● REQUEST: Copy out only the lines of the data from the one containing "Paul McRingo" through the one containing "banging their heads on their desks.", replacing "half an hour" with "forty minutes" and keeping everything else unchanged.

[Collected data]
====

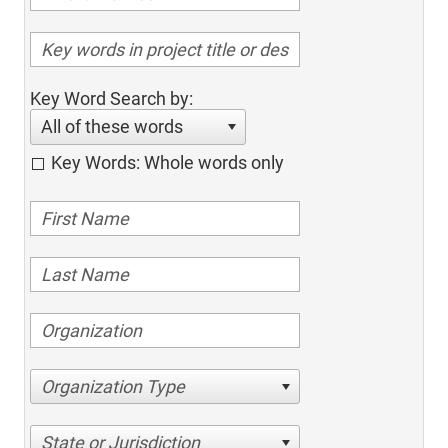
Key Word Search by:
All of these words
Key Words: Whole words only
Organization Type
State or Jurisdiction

====

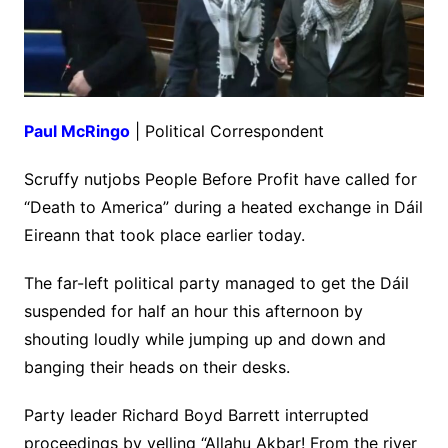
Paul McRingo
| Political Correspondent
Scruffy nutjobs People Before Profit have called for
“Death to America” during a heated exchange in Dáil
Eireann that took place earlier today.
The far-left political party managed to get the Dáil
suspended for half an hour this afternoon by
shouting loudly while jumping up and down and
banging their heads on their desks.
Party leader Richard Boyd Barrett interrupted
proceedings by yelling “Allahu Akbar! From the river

====

● REPLY TO THE TASK:
Paul McRingo
| Political Correspondent
Scruffy nutjobs People Before Profit have called for
“Death to America” during a heated exchange in Dáil
Eireann that took place earlier today.
The far-left political party managed to get the Dáil
suspended for forty minutes this afternoon by
shouting loudly while jumping up and down and
banging their heads on their desks.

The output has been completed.